The Coronavirus Aid, Relief, and Economic Security, or CARES, Act, which President Donald Trump signed into law on March 27, could provide insight into how U.S. labor and employment law, as applied to the gig economy, might evolve.
Notably, the CARES Act provides for enhanced unemployment benefits for both employees and independent contractors. Among other things, the act establishes a pandemic unemployment assistance program, which provides up to 39 weeks of unemployment insurance benefits to workers not otherwise eligible for unemployment compensation, including independent contractors and self-employed individuals, who are unable to work because of COVID-19.
Although the program is temporary, the CARES Act provides independent contractors and other self-employed individuals with a safety net during the pandemic, without jeopardizing their independence and autonomy.
Voters in California will have an opportunity to nudge California law in a similar direction later this year. In October 2019, a coalition of businesses and drivers announced a ballot initiative designed to preserve certain gig economy workers’ independence, and establish earnings and benefit guarantees. The initiative, known as the Protect App-Based Drivers & Services Act, will likely appear on the California ballot in November.

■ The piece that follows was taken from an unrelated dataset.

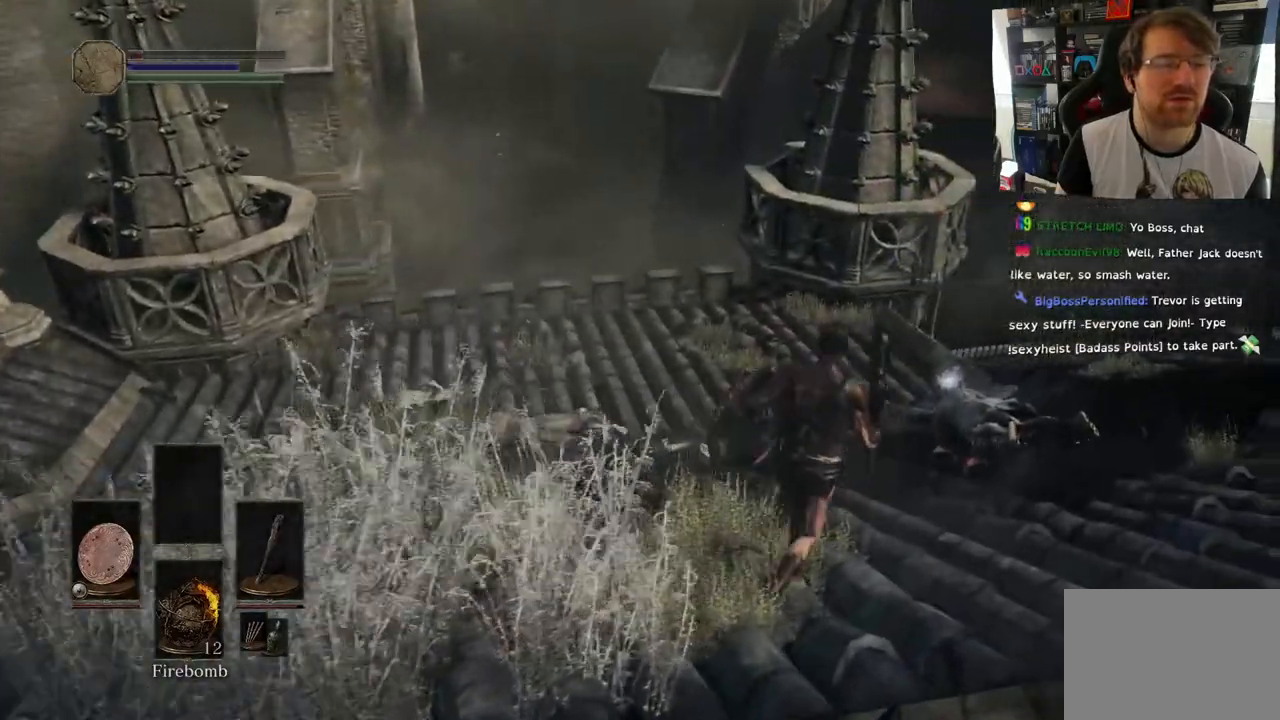
{"buttons": ["CIRCLE"], "left_stick": "up-right", "right_stick": "center", "events": []}
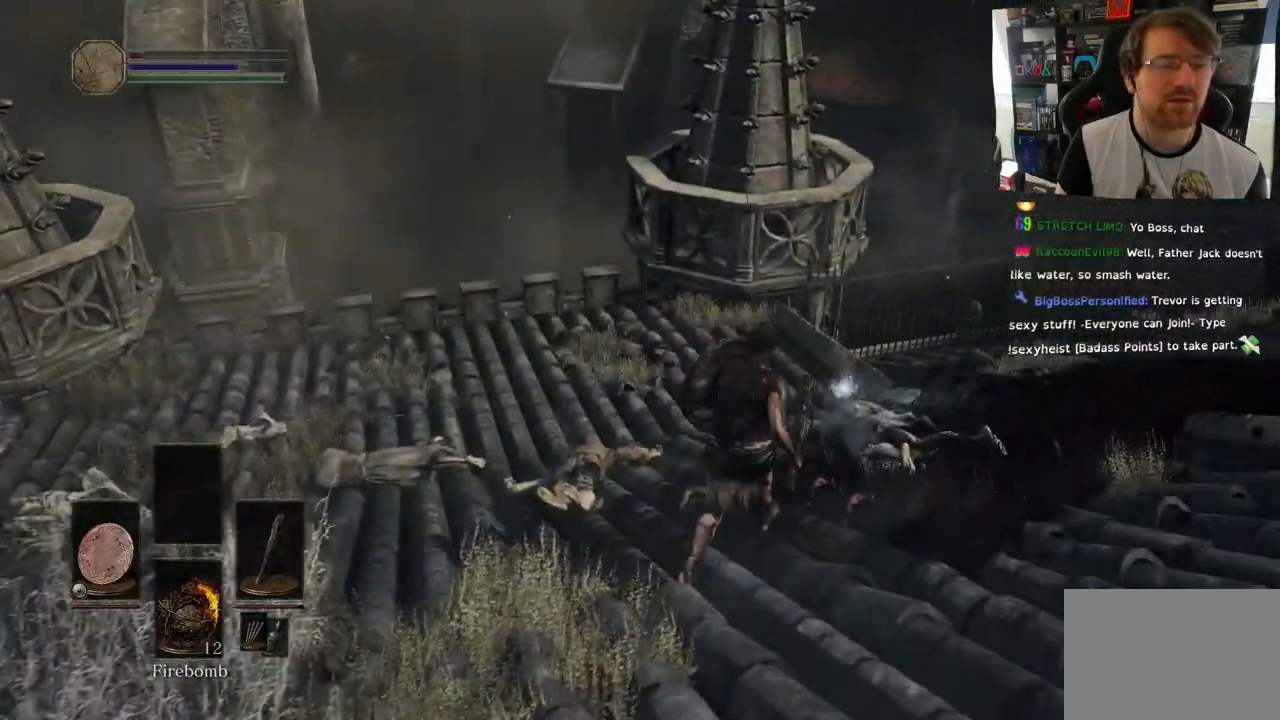
{"buttons": [], "left_stick": "up", "right_stick": "up-left", "events": [[300, "left_stick", "up"], [333, "CIRCLE", "up"], [450, "right_stick", "up-left"]]}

Under the proposal, certain app-based transportation and delivery drivers would necessarily qualify as independent contractors under California law, so long as they retain certain freedoms, such as the right to control the days and times at which they make themselves available to perform services.
Notwithstanding their independent contractor status, covered drivers would be entitled to various benefits, including 120% of the minimum wage, 30 cents per mile for automobile expenses (e.g., fuel, and vehicle wear and tear), health care stipends, occupational accident insurance, automobile accident and liability insurance, and protection against discrimination and sexual harassment. In other words, if approved, the initiative would both preserve workers’ independence and guarantee their entitlement to certain benefits.
The prospect of extending benefits to independent contractors is not a new concept, and lawmakers in multiple jurisdictions proposed bills with similar objectives long before the coronavirus pandemic. However, the pandemic — and the federal government’s decision to temporarily extend unemployment insurance benefits to independent contractors through the CARES Act — may accelerate the rate at which businesses and lawmakers around the country explore alternative approaches to the traditional framework in their respective jurisdictions.
Accordingly, both businesses and workers — many of whom place a premium on the autonomy and entrepreneurial opportunities available to them in the gig economy — should be mindful that changes could be on the horizon.
The opinions expressed are those of the author(s) and do not necessarily reflect the views of the firm, its clients, or Portfolio Media Inc., or any of its or their respective affiliates. This article is for general information purposes and is not intended to be and should not be taken as legal advice.
 See U.S. Department of Labor, Wage and Hour Division, Opinion Letter FLSA 2019-6 (April 29, 2019).
 See Matter of Vega (Postmates Inc. – Commissioner of Labor), 2020 NY Slip Op 02094 (NY Ct. App. March 26, 2020).
 For example, the dissenting opinion in Matter of Vega acknowledged that “[w]e need a clear understanding, comprehending the modern realities of our rapidly evolving economy, of who should be an employee and who an independent contractor, including whether work relationships should continue to be measured on that dichotomy. It is past time for the law to reexamine the definition of work and its application to different forms of entitlement and obligation.”